----- Source data
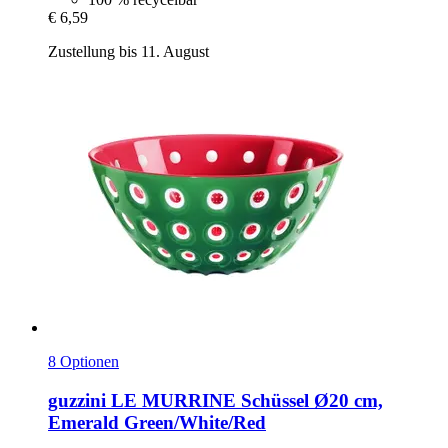
€ 6,59
Zustellung bis 11. August
8 Optionen
guzzini
LE MURRINE Schüssel Ø20 cm,
Emerald Green/White/Red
----------
Locate the line that contains "Zustellung bis 11. August", then please quote it and every line after it to the end of the entries above, exactly and with nothing else.

Zustellung bis 11. August
8 Optionen
guzzini
LE MURRINE Schüssel Ø20 cm,
Emerald Green/White/Red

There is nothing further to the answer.